Virtual training innovation
12 September, 2019
If you don’t work at a port you may not have any idea what a straddle carrier is.
Neither did Ara computing student Anna Bakker before she started on her third-year degree project, which was chosen to be part of Christchurch City Council’s prominent Innovation Expo 2019.
Anna Bakker's virtual reality project was chosen to be part of this year's Innovation Expo at the Christchurch City Council.
It was the second, consecutive year in a row that one of Ara’s Bachelor of Information and Communication Technologies students was invited to present their work at the expo. The Innovation Expo is a showcase of solutions that combine data, technology and new approaches making Christchurch a better place to live.
Bakker has still never been on top of a container straddle but she knows now how to operate one – at least virtually.
She worked with Christchurch based organisation LWA Solutions on a virtual reality program that allows port staff to train safely how to drive a straddle that picks up shipping containers.
Bakker chose the software engineering pathway and is graduating with a Bachelor degree this spring. She describes the VR set up she worked with as more reasonably priced and safer alternative to the current available configurations.
“The set-up which I modified consisted of a gaming laptop linked to a VR headset, as well as a steering wheel, a joystick and foot pedals. They are very similar to the controls of an actual container straddle but also cheap enough to buy. With this affordable set-up you can simulate driving around in a straddle and picking up containers. “
A container straddle picking up containers in the VR training program.
When Bakker joined the project the company already had a simulator working but the virtual scene wasn’t realistic enough and needed improvements.
“You need a lot of shipping containers to make the scene look realistic, around 2000 containers actually. The problem was the computer couldn’t handle that many shipping containers in the scene and the frame rate would drop significantly to about 15 frames per second.
“If you are looking through a VR headset at 15 frames per second you tend to get motion sickness. The optimum in VR is 90 frames per second. So my first task was to optimise the models and textures so surroundings became less detailed when they were further away or smaller.”
This is a scene out of the virtual reality training program that Anna Bakker worked on.
Bakker said she also added more functionality for the straddles and making them pick up and drop off containers accurately as well as avoiding running into each other.
Her uncle, who is driving a container straddle at the Port of Lyttleton, gave her useful feedback and knowledge that helped develop the training program. In total it took her around four months to create all the enhancements.

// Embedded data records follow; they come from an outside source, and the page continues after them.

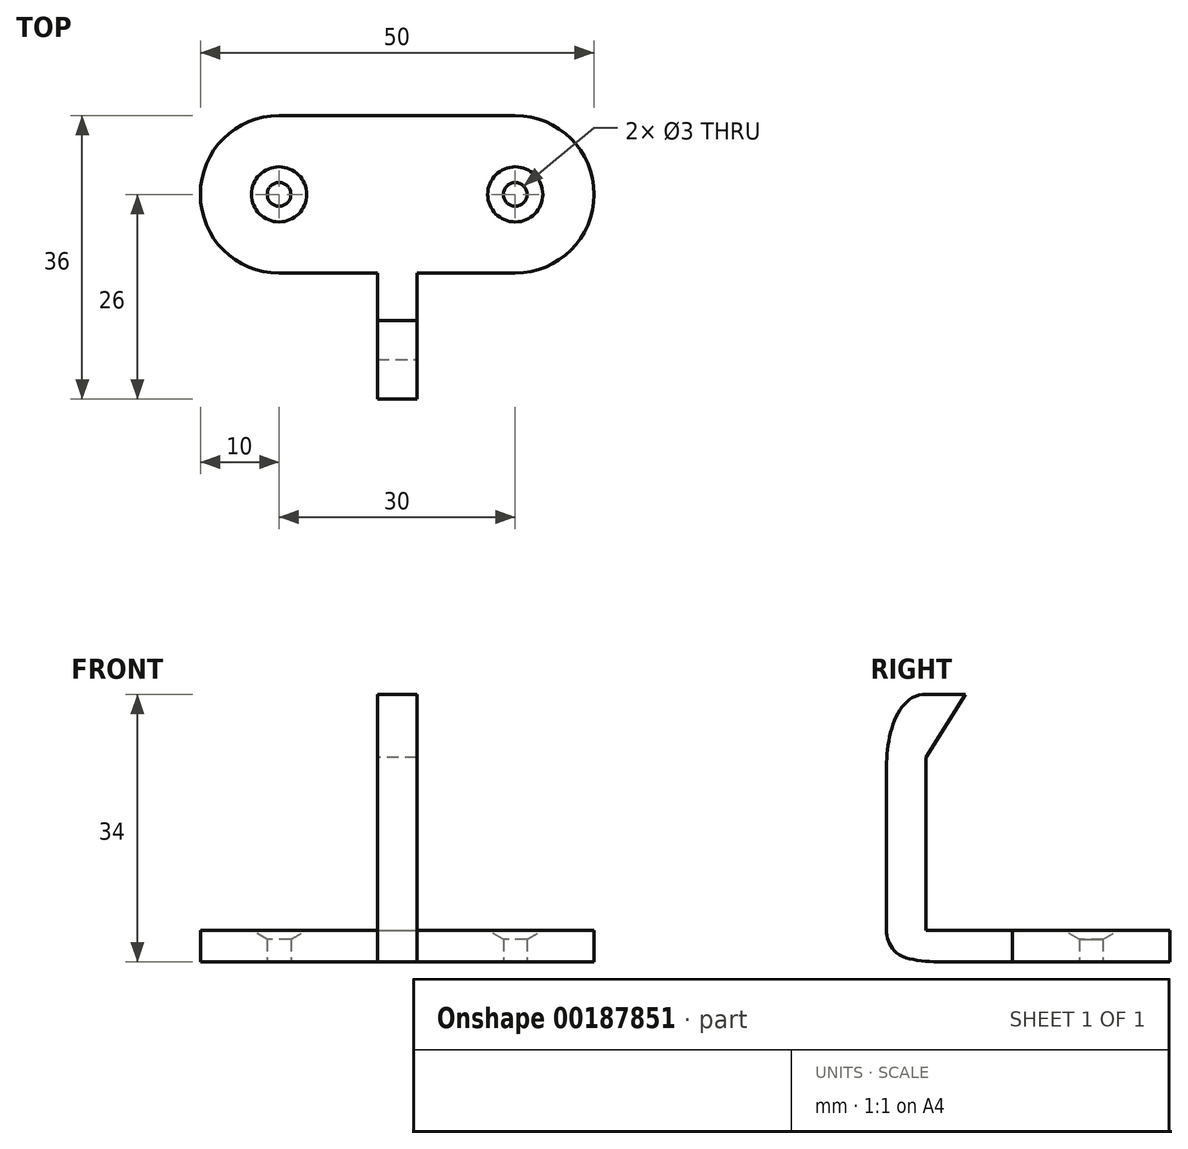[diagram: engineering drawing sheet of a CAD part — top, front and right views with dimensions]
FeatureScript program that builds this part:
annotation { "Feature Type Name" : "Feature", "Feature Type Description" : "" }
export const myFeature = defineFeature(function(context is Context, id is Id, definition is map)
    precondition{}
    {
        {
            var Q0;
            Q0=qCreatedBy(makeId("Top.planeOp"),FACE);
            var sketch = newSketch(context, id + "F0", { "sketchPlane" : qUnion([Q0])});
            skLineSegment(sketch, "E0.bottom", {"start": v(-15, 10) * mm, "end": v(15, 10) * mm});
            skLineSegment(sketch, "E0.top", {"start": v(-15, -10) * mm, "end": v(15, -10) * mm});
            skArc(sketch, "E1", {"start": v(-15, 10) * mm, "mid": v(-25, 0) * mm, "end": v(-15, -10) * mm});
            skArc(sketch, "E2", {"start": v(15, -10) * mm, "mid": v(25, 0) * mm, "end": v(15, 10) * mm});
            skPoint(sketch, "E2.centerSnap0", {"position": v(15, 0) * mm});
            skCircle(sketch, "E3", {"center": v(-15, 0) * mm, "radius": 1.5 * mm});
            skCircle(sketch, "E4", {"center": v(15, 0) * mm, "radius": 1.5 * mm});
            skSolve(sketch);
        }
        {
            var Q0;
            Q0=makeQuery(id+"F0.imprint","IMPRINT",FACE,{"disambiguationData":[TD([[makeQuery(id+"F0.imprint","IMPRINT",EDGE,{"derivedFrom":sQuery(id+"F0.wireOp",EDGE,"E0.bottom")}),-1.0]])]});
            extrude(context, id + "F1", {"entities" : qUnion([Q0]), "depth" : 4 * mm});
        }
        {
            var Q0;
            Q0=qCreatedBy(makeId("Right.planeOp"),FACE);
            var sketch = newSketch(context, id + "F2", { "sketchPlane" : qUnion([Q0])});
            skLineSegment(sketch, "E5.bottom", {"start": v(10, 4) * mm, "end": v(-10, 4) * mm});
            skLineSegment(sketch, "E5.top", {"start": v(10, 0) * mm, "end": v(-10, 0) * mm});
            skLineSegment(sketch, "E5.left", {"start": v(10, 4) * mm, "end": v(10, 0) * mm});
            skLineSegment(sketch, "E5.right", {"start": v(-10, 4) * mm, "end": v(-10, 0) * mm});
            skLineSegment(sketch, "E6.bottom", {"start": v(-10, 4) * mm, "end": v(-26, 4) * mm});
            skLineSegment(sketch, "E6.top", {"start": v(-10, 0) * mm, "end": v(-18, 0) * mm});
            skLineSegment(sketch, "E6.right", {"start": v(-26, 4) * mm, "end": v(-26, 3) * mm});
            skFitSpline(sketch, "E7", {"points": [v(-26, 4) * mm, v(-24.52, 1) * mm, v(-18, 0) * mm], "startDerivative": vector(0, -7.21) * mm, "endDerivative": vector(10.27, 0) * mm});
            skPoint(sketch, "E8.orphan", {"position": v(-26, 0) * mm});
            skSolve(sketch);
        }
        {
            var Q0;
            Q0=makeQuery(id+"F2.imprint","IMPRINT",FACE,{"disambiguationData":[TD([[makeQuery(id+"F2.imprint","IMPRINT",EDGE,{"derivedFrom":sQuery(id+"F2.wireOp",EDGE,"E6.bottom")}),1.0]])]});
            extrude(context, id + "F3", {"entities" : qUnion([Q0]), "operationType" : NewBodyOperationType.ADD, "endBound" : BoundingType.SYMMETRIC, "depth" : 5 * mm});
        }
        {
            var Q0;
            Q0=makeQuery(id+"F3.boolean.opBoolean","MERGE",FACE,{"derivedFrom":[makeQuery(id+"F1.opExtrude","CAP_FACE",FACE,{"disambiguationData":[OSD([sQuery(id+"F0.wireOp",EDGE,"E0.bottom"),sQuery(id+"F0.wireOp",EDGE,"E0.top"),sQuery(id+"F0.wireOp",EDGE,"E1"),sQuery(id+"F0.wireOp",EDGE,"E2"),sQuery(id+"F0.wireOp",EDGE,"E3"),sQuery(id+"F0.wireOp",EDGE,"E4")])],"isStart":false}),makeQuery(id+"F3.opExtrude","SWEPT_FACE",FACE,{"disambiguationData":[OSD([sQuery(id+"F2.wireOp",EDGE,"E6.bottom")])]})]});
            var sketch = newSketch(context, id + "F4", { "sketchPlane" : qUnion([Q0])});
            skLineSegment(sketch, "E9.bottom", {"start": v(-2.5, -26) * mm, "end": v(2.5, -26) * mm});
            skLineSegment(sketch, "E9.top", {"start": v(-2.5, -21) * mm, "end": v(2.5, -21) * mm});
            skLineSegment(sketch, "E9.left", {"start": v(-2.5, -26) * mm, "end": v(-2.5, -21) * mm});
            skLineSegment(sketch, "E9.right", {"start": v(2.5, -26) * mm, "end": v(2.5, -21) * mm});
            skSolve(sketch);
        }
        {
            var Q0;
            Q0=makeQuery(id+"F4.imprint","IMPRINT",FACE,{"disambiguationData":[TD([[makeQuery(id+"F4.imprint","IMPRINT",EDGE,{"derivedFrom":sQuery(id+"F4.wireOp",EDGE,"E9.bottom")}),-1.0]])]});
            extrude(context, id + "F5", {"entities" : qUnion([Q0]), "operationType" : NewBodyOperationType.ADD, "depth" : 30 * mm});
        }
        {
            var Q0;
            Q0=makeQuery(id+"F5.boolean.opBoolean","MERGE",FACE,{"derivedFrom":[makeQuery(id+"F3.opExtrude","CAP_FACE",FACE,{"disambiguationData":[OSD([sQuery(id+"F2.wireOp",EDGE,"E6.bottom"),sQuery(id+"F2.wireOp",EDGE,"E6.top"),sQuery(id+"F2.wireOp",EDGE,"E5.right"),sQuery(id+"F2.wireOp",EDGE,"E7")])],"isStart":true}),makeQuery(id+"F5.opExtrude","SWEPT_FACE",FACE,{"disambiguationData":[OSD([sQuery(id+"F4.wireOp",EDGE,"E9.left")])]})]});
            var sketch = newSketch(context, id + "F6", { "sketchPlane" : qUnion([Q0])});
            skFitSpline(sketch, "E10", {"points": [v(26, 24.79) * mm, v(21, 34) * mm], "startDerivative": vector(0, 11.97) * mm, "endDerivative": vector(-11.06, 0) * mm});
            skLineSegment(sketch, "E11", {"start": v(21, 34) * mm, "end": v(16, 34) * mm});
            skLineSegment(sketch, "E12", {"start": v(16, 34) * mm, "end": v(21, 26) * mm});
            skLineSegment(sketch, "E13", {"start": v(21, 26) * mm, "end": v(21, 34) * mm});
            skSolve(sketch);
        }
        {
            var Q0;
            {var subQ0=sQuery(id+"F6.wireOp",EDGE,"E10");Q0=makeQuery(id+"F6.imprint","IMPRINT",FACE,{"disambiguationData":[TD([[makeQuery(id+"F6.imprint","IMPRINT",EDGE,{"derivedFrom":subQ0}),-1.0]])]});}
            extrude(context, id + "F7", {"entities" : qUnion([Q0]), "operationType" : NewBodyOperationType.REMOVE, "endBound" : BoundingType.UP_TO_NEXT, "oppositeDirection" : true, "depth" : 25 * mm});
        }
        {
            var Q0;
            Q0=qCreatedBy(makeId("Right.planeOp"),FACE);
            var Q1;
            Q1=sQuery(id+"F0.wireOp",VERTEX,"E2.centerSnap0");
            cPlane(context, id + "F8", {"entities" : qUnion([Q0, Q1]), "cplaneType" : CPlaneType.PLANE_POINT, "offset" : 16 * mm, "width" : 150 * mm, "height" : 150 * mm});
        }
        {
            var Q0;
            Q0=qCreatedBy(id+"F8.planeOp",FACE);
            var sketch = newSketch(context, id + "F9", { "sketchPlane" : qUnion([Q0])});
            skLineSegment(sketch, "E14", {"start": v(0, 0) * mm, "end": v(0, 4) * mm, "construction": true});
            skLineSegment(sketch, "E15", {"start": v(0, 4) * mm, "end": v(3.5, 4) * mm});
            skLineSegment(sketch, "E16", {"start": v(0, 4) * mm, "end": v(-3.5, 4) * mm, "construction": true});
            skLineSegment(sketch, "E17", {"start": v(0, 2) * mm, "end": v(3.5, 4) * mm});
            skLineSegment(sketch, "E18", {"start": v(0, 4) * mm, "end": v(0, 2) * mm});
            skSolve(sketch);
        }
        {
            var Q0;
            Q0=makeQuery(id+"F9.imprint","IMPRINT",FACE,{"disambiguationData":[TD([[makeQuery(id+"F9.imprint","IMPRINT",EDGE,{"derivedFrom":sQuery(id+"F9.wireOp",EDGE,"E15")}),-1.0]])]});
            var Q1;
            Q1=sQuery(id+"F9.wireOp",EDGE,"E18");
            revolve(context, id + "F10", {"operationType" : NewBodyOperationType.REMOVE, "entities" : qUnion([Q0]), "axis" : qUnion([Q1]), "revolveType" : RevolveType.FULL, "oppositeDirection" : true});
        }
        {
            var Q0;
            Q0=sQuery(id+"F0.wireOp",VERTEX,"E1.center");
            var Q1;
            Q1=qCreatedBy(makeId("Right.planeOp"),FACE);
            cPlane(context, id + "F11", {"entities" : qUnion([Q0, Q1]), "cplaneType" : CPlaneType.PLANE_POINT, "offset" : 25 * mm, "width" : 150 * mm, "height" : 150 * mm});
        }
        {
            var Q0;
            Q0=qCreatedBy(id+"F11.planeOp",FACE);
            var sketch = newSketch(context, id + "F12", { "sketchPlane" : qUnion([Q0])});
            skLineSegment(sketch, "E19", {"start": v(0, 0) * mm, "end": v(0, 4) * mm, "construction": true});
            skLineSegment(sketch, "E20", {"start": v(0, 4) * mm, "end": v(3.5, 4) * mm});
            skLineSegment(sketch, "E21", {"start": v(0, 4) * mm, "end": v(-3.5, 4) * mm, "construction": true});
            skLineSegment(sketch, "E22", {"start": v(0, 2) * mm, "end": v(3.5, 4) * mm});
            skLineSegment(sketch, "E23", {"start": v(0, 4) * mm, "end": v(0, 2) * mm});
            skSolve(sketch);
        }
        {
            var Q0;
            Q0=makeQuery(id+"F12.imprint","IMPRINT",FACE,{"disambiguationData":[TD([[makeQuery(id+"F12.imprint","IMPRINT",EDGE,{"derivedFrom":sQuery(id+"F12.wireOp",EDGE,"E20")}),-1.0]])]});
            var Q1;
            Q1=makeQuery(id+"F1.opExtrude","SWEPT_FACE",FACE,{"disambiguationData":[OSD([sQuery(id+"F0.wireOp",EDGE,"E1")])]});
            revolve(context, id + "F13", {"operationType" : NewBodyOperationType.REMOVE, "entities" : qUnion([Q0]), "axis" : qUnion([Q1]), "revolveType" : RevolveType.FULL, "oppositeDirection" : true});
        }
        {
            var Q0;
            Q0=makeQuery(id+"F6.imprint","IMPRINT",FACE,{"disambiguationData":[TD([[makeQuery(id+"F6.imprint","IMPRINT",EDGE,{"derivedFrom":sQuery(id+"F6.wireOp",EDGE,"E11")}),1.0]])]});
            var Q1;
            Q1=makeQuery(id+"F5.boolean.opBoolean","MERGE",FACE,{"derivedFrom":[makeQuery(id+"F3.opExtrude","CAP_FACE",FACE,{"disambiguationData":[OSD([sQuery(id+"F2.wireOp",EDGE,"E6.bottom"),sQuery(id+"F2.wireOp",EDGE,"E6.top"),sQuery(id+"F2.wireOp",EDGE,"E5.right"),sQuery(id+"F2.wireOp",EDGE,"E7")])],"isStart":false}),makeQuery(id+"F5.opExtrude","SWEPT_FACE",FACE,{"disambiguationData":[OSD([sQuery(id+"F4.wireOp",EDGE,"E9.right")])]})]});
            extrude(context, id + "F14", {"entities" : qUnion([Q0]), "operationType" : NewBodyOperationType.ADD, "endBound" : BoundingType.UP_TO_SURFACE, "oppositeDirection" : true, "endBoundEntityFace" : qUnion([Q1]), "depth" : 25 * mm});
        }
    });
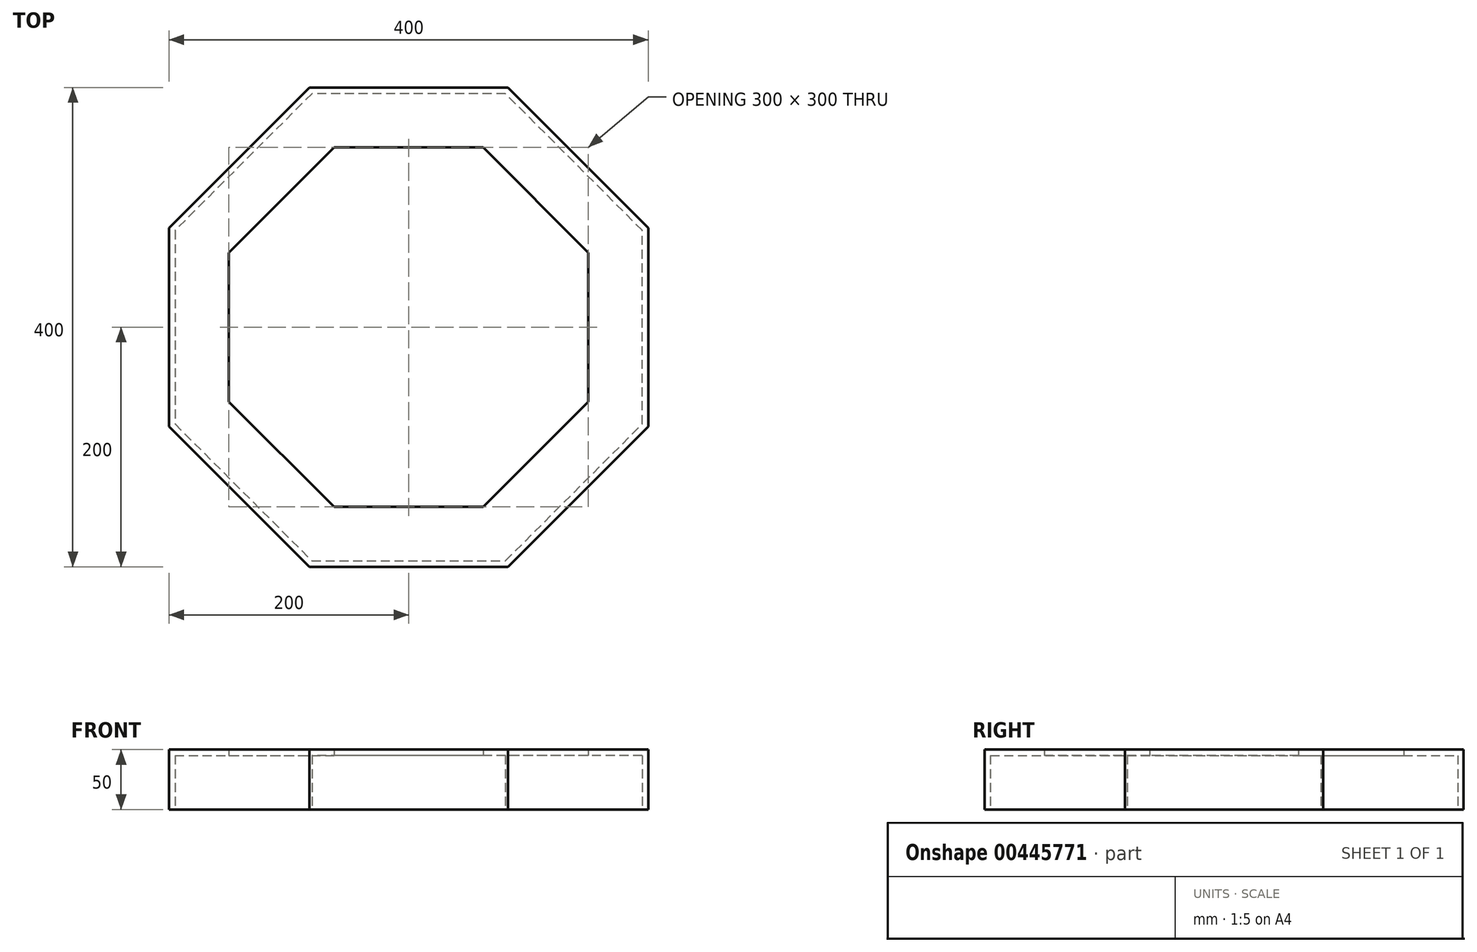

“The software is not finalised yet. There are still several more elements that could be added on to the project to make it even better. I think LWA Solutions want to get more Ara students to work on it and improve it further.”
Computing tutor Amit Sarkar is proud of Bakker’s selection for the Innovation Expo 2019.
“I am delighted that her project has been selected for the event, which is open to the business sector, technology companies, local innovators, tertiary institutions and central and local government.
“CCC have selected around 40 smart projects from boutique start-ups that are only focusing on smart cities projects, Internet of Things (IoT) companies and big data companies. This is the second year our student projects have been selected for this high-profile event. It shows how well our work integrated learning projects are perceived by industry.”
For Bakker virtual reality was a new area to be working in. She had never developed anything in VR before and had to learn everything about the platform she used to improve this program.
Working in an industry that creates virtual reality programs is not something that Bakker is aiming for though.
“Ideally, in the future, I would like to work somewhere I can write code that helps people.”
Outside of studying she has volunteered her time to oversee gaming related online server communities and written code to improve their user experience.